__Activity__
Go through the listing and pick out each line with the word "anything" in it.

__Data section__
--------------------

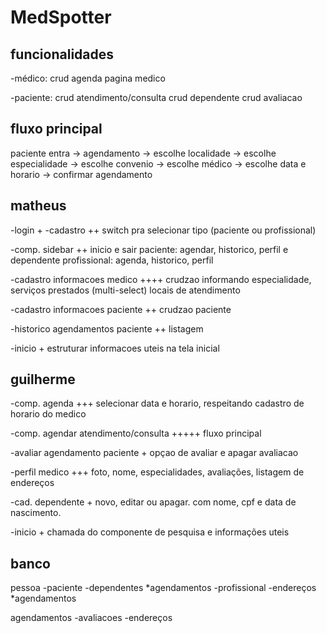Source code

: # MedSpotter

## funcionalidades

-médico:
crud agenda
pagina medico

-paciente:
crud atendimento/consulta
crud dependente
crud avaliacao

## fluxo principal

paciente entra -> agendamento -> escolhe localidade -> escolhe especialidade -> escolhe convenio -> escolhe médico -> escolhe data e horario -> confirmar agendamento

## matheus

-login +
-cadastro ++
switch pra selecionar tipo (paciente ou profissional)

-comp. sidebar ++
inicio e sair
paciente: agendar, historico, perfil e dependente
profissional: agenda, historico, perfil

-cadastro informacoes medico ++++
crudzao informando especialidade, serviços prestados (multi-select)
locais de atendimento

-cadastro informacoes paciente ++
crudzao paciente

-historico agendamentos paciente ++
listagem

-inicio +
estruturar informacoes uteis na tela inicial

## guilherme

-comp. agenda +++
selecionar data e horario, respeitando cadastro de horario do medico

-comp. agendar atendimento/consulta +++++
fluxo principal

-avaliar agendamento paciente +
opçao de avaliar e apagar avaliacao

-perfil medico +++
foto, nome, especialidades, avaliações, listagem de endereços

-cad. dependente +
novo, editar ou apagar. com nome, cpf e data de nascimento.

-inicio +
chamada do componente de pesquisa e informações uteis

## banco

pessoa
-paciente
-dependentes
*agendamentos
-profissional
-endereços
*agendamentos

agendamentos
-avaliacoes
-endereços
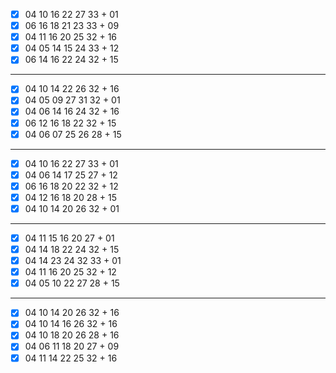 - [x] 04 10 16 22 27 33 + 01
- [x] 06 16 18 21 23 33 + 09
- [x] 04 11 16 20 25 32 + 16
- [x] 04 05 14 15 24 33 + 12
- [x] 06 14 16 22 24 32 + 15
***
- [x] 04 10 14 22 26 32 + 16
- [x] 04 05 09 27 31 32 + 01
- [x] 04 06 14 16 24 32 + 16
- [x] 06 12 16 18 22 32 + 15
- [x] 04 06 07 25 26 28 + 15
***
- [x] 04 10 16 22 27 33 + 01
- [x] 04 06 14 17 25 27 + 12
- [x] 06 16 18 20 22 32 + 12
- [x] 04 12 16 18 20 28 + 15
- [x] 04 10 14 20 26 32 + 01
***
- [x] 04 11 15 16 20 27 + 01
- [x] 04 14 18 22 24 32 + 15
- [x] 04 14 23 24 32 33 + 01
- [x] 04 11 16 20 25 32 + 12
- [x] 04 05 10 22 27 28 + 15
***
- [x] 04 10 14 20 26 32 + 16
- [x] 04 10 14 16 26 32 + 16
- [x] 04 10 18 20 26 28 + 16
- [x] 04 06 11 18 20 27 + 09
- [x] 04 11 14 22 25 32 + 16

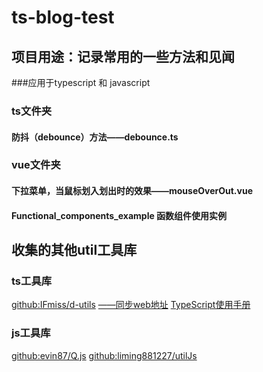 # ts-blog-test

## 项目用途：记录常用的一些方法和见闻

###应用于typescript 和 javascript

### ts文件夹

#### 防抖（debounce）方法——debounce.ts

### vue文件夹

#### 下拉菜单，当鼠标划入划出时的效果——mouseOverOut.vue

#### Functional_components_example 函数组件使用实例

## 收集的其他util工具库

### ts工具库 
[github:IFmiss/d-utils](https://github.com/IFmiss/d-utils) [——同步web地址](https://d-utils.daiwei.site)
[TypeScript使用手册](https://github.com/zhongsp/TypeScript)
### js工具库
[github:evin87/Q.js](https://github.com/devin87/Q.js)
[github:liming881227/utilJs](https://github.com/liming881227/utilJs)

--------------------

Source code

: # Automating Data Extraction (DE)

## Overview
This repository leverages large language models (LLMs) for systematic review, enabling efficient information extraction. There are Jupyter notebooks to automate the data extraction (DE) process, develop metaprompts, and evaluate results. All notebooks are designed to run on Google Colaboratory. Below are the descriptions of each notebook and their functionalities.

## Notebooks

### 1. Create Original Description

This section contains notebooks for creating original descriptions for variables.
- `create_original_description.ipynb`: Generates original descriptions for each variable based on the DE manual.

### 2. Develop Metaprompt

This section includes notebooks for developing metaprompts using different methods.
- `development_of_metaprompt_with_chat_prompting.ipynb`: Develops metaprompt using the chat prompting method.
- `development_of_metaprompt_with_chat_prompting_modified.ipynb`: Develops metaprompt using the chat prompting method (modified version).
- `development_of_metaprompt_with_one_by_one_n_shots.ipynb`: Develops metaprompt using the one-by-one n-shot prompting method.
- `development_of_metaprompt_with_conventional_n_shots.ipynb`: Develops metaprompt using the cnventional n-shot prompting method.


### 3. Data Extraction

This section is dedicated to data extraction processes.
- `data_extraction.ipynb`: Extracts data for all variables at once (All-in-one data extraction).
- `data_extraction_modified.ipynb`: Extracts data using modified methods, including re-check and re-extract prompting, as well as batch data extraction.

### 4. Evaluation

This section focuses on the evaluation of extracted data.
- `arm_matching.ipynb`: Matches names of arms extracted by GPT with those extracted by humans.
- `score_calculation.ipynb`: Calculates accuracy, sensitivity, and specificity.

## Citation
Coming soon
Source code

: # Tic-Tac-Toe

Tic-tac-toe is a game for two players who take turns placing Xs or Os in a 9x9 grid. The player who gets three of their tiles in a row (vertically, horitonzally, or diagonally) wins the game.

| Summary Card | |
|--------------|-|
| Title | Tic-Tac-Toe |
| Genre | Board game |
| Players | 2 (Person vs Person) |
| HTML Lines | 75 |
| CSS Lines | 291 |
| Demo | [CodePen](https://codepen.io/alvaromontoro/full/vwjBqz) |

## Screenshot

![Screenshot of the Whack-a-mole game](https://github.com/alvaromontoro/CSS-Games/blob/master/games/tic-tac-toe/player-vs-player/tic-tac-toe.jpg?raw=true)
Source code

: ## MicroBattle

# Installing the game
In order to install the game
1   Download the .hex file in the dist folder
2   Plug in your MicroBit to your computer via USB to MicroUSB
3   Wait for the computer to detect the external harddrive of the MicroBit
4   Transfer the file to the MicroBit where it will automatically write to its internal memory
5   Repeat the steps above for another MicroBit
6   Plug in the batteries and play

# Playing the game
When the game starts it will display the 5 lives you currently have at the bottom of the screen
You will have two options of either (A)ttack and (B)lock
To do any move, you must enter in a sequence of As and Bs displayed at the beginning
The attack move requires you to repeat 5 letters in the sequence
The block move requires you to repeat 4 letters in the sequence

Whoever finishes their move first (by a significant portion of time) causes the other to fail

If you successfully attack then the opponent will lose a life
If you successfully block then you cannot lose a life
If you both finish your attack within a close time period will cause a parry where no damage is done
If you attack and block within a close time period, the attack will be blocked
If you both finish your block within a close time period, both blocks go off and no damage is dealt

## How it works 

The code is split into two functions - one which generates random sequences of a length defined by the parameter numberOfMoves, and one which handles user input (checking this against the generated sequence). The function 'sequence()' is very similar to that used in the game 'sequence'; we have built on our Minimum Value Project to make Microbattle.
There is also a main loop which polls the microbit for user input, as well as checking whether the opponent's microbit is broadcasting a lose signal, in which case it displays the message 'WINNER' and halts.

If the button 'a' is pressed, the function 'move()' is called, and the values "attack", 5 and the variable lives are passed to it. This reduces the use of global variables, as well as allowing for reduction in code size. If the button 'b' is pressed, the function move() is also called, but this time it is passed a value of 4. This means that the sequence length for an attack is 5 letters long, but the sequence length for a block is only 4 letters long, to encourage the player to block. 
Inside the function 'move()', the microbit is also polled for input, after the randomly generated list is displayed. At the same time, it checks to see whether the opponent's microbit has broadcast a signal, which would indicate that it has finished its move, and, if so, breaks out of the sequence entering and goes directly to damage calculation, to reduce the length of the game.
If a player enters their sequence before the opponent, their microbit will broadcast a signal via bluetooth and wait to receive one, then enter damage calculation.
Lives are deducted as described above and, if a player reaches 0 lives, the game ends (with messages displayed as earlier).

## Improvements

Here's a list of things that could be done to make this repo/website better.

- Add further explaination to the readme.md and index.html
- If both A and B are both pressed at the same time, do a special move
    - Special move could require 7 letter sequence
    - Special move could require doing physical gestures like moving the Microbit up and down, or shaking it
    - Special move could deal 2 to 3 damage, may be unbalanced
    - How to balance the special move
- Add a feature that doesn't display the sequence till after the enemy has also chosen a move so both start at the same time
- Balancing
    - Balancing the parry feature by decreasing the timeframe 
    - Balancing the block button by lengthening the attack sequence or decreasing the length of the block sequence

--------------------

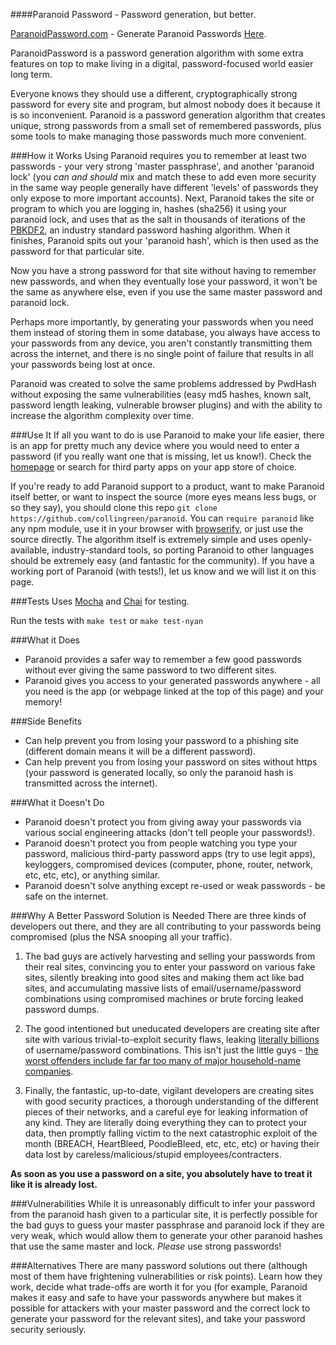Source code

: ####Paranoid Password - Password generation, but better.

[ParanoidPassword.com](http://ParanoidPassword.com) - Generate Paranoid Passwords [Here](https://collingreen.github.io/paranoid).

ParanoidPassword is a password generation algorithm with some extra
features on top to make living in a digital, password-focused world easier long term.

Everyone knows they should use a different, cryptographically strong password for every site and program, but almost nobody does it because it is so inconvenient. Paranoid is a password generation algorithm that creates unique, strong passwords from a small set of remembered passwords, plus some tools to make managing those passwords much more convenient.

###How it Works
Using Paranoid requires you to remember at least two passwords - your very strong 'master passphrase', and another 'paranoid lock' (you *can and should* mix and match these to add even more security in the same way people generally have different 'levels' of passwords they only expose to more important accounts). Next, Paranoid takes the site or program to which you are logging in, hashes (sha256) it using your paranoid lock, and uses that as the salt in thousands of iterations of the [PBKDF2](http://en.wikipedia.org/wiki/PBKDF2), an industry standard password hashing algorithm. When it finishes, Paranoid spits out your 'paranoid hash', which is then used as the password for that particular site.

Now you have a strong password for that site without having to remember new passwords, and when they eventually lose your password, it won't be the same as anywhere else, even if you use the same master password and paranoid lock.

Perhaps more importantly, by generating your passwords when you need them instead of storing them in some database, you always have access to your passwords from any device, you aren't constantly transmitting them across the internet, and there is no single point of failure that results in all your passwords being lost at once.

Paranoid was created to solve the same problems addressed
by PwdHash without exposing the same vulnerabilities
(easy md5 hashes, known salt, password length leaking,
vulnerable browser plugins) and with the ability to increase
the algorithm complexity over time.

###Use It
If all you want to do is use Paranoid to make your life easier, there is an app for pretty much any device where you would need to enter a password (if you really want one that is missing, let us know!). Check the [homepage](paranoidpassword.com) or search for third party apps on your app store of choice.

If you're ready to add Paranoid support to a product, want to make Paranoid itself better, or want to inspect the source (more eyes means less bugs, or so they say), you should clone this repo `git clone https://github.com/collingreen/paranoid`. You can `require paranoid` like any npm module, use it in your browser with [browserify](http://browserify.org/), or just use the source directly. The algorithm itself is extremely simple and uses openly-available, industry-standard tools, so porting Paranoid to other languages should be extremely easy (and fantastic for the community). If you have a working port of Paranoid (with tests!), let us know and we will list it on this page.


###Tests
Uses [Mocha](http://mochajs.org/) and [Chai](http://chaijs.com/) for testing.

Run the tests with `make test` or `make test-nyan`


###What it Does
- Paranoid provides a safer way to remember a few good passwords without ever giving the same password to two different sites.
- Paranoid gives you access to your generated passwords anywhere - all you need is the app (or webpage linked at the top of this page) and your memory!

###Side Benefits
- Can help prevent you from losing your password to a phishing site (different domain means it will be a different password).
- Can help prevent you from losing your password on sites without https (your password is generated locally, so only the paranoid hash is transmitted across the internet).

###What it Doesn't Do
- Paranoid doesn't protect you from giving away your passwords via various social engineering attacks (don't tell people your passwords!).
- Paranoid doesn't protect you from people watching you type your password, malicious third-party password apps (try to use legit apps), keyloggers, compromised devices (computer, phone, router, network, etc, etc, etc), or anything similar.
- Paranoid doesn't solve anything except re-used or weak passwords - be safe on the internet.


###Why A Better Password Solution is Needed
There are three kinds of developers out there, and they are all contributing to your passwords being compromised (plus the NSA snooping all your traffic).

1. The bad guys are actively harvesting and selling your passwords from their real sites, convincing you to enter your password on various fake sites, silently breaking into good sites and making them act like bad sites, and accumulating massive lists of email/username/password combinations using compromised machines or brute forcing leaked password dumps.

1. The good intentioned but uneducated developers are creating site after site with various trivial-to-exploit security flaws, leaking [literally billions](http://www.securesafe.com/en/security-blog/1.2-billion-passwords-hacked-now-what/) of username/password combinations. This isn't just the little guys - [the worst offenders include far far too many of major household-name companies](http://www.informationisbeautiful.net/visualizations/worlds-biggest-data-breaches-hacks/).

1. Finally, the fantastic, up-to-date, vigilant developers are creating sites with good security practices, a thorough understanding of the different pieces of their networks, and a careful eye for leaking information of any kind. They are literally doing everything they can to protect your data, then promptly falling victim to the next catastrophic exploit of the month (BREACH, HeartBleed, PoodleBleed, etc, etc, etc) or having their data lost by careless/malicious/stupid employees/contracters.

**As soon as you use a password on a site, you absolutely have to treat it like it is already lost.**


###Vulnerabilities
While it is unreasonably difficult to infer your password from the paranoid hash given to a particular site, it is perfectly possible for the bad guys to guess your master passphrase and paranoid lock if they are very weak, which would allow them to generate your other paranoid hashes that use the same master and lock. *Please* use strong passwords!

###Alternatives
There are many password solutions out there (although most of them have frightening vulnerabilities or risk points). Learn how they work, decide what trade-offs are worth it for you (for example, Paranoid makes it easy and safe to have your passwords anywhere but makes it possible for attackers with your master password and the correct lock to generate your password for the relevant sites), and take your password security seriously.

--------------------

__Written solution__
- Paranoid doesn't protect you from people watching you type your password, malicious third-party password apps (try to use legit apps), keyloggers, compromised devices (computer, phone, router, network, etc, etc, etc), or anything similar.
- Paranoid doesn't solve anything except re-used or weak passwords - be safe on the internet.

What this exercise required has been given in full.